____ RECORDS FOR THIS EXERCISE
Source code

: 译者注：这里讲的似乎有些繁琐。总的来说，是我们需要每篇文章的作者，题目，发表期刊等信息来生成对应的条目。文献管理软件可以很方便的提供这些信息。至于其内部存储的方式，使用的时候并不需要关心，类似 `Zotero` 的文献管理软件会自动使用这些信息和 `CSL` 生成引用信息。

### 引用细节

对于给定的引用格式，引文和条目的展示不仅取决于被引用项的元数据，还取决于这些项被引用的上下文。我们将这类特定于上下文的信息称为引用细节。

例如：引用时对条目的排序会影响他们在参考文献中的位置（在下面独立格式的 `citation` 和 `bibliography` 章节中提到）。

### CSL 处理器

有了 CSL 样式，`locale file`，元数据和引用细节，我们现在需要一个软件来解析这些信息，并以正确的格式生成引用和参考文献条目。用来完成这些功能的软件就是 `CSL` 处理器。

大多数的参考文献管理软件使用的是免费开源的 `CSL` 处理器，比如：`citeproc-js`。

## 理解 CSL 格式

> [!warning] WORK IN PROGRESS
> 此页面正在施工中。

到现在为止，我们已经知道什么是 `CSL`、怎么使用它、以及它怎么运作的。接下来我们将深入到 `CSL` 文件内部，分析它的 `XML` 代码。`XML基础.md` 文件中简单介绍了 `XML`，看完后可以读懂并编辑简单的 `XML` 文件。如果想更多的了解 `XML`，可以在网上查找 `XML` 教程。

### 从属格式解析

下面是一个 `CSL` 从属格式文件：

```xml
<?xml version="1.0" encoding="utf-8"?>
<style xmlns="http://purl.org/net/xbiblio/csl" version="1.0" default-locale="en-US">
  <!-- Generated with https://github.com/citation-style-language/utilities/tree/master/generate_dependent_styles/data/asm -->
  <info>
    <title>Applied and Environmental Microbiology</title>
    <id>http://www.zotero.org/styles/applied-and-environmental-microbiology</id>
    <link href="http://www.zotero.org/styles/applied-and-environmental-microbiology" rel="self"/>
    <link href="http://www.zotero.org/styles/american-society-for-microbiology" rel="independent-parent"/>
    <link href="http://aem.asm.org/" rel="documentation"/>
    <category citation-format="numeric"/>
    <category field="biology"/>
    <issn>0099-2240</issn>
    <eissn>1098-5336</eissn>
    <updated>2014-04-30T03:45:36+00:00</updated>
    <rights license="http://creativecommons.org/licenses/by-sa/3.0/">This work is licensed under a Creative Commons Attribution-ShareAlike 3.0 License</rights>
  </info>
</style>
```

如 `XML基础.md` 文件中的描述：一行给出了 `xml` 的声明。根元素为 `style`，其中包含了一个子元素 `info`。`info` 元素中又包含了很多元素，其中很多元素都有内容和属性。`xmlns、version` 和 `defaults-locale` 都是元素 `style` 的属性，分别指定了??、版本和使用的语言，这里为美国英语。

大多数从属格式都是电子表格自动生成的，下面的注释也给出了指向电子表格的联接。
________
# PROBLEM DETAILS:
Give back the data exactly.

# ANSWER AREA:
Source code

: 译者注：这里讲的似乎有些繁琐。总的来说，是我们需要每篇文章的作者，题目，发表期刊等信息来生成对应的条目。文献管理软件可以很方便的提供这些信息。至于其内部存储的方式，使用的时候并不需要关心，类似 `Zotero` 的文献管理软件会自动使用这些信息和 `CSL` 生成引用信息。

### 引用细节

对于给定的引用格式，引文和条目的展示不仅取决于被引用项的元数据，还取决于这些项被引用的上下文。我们将这类特定于上下文的信息称为引用细节。

例如：引用时对条目的排序会影响他们在参考文献中的位置（在下面独立格式的 `citation` 和 `bibliography` 章节中提到）。

### CSL 处理器

有了 CSL 样式，`locale file`，元数据和引用细节，我们现在需要一个软件来解析这些信息，并以正确的格式生成引用和参考文献条目。用来完成这些功能的软件就是 `CSL` 处理器。

大多数的参考文献管理软件使用的是免费开源的 `CSL` 处理器，比如：`citeproc-js`。

## 理解 CSL 格式

> [!warning] WORK IN PROGRESS
> 此页面正在施工中。

到现在为止，我们已经知道什么是 `CSL`、怎么使用它、以及它怎么运作的。接下来我们将深入到 `CSL` 文件内部，分析它的 `XML` 代码。`XML基础.md` 文件中简单介绍了 `XML`，看完后可以读懂并编辑简单的 `XML` 文件。如果想更多的了解 `XML`，可以在网上查找 `XML` 教程。

### 从属格式解析

下面是一个 `CSL` 从属格式文件：

```xml
<?xml version="1.0" encoding="utf-8"?>
<style xmlns="http://purl.org/net/xbiblio/csl" version="1.0" default-locale="en-US">
  <!-- Generated with https://github.com/citation-style-language/utilities/tree/master/generate_dependent_styles/data/asm -->
  <info>
    <title>Applied and Environmental Microbiology</title>
    <id>http://www.zotero.org/styles/applied-and-environmental-microbiology</id>
    <link href="http://www.zotero.org/styles/applied-and-environmental-microbiology" rel="self"/>
    <link href="http://www.zotero.org/styles/american-society-for-microbiology" rel="independent-parent"/>
    <link href="http://aem.asm.org/" rel="documentation"/>
    <category citation-format="numeric"/>
    <category field="biology"/>
    <issn>0099-2240</issn>
    <eissn>1098-5336</eissn>
    <updated>2014-04-30T03:45:36+00:00</updated>
    <rights license="http://creativecommons.org/licenses/by-sa/3.0/">This work is licensed under a Creative Commons Attribution-ShareAlike 3.0 License</rights>
  </info>
</style>
```

如 `XML基础.md` 文件中的描述：一行给出了 `xml` 的声明。根元素为 `style`，其中包含了一个子元素 `info`。`info` 元素中又包含了很多元素，其中很多元素都有内容和属性。`xmlns、version` 和 `defaults-locale` 都是元素 `style` 的属性，分别指定了??、版本和使用的语言，这里为美国英语。

大多数从属格式都是电子表格自动生成的，下面的注释也给出了指向电子表格的联接。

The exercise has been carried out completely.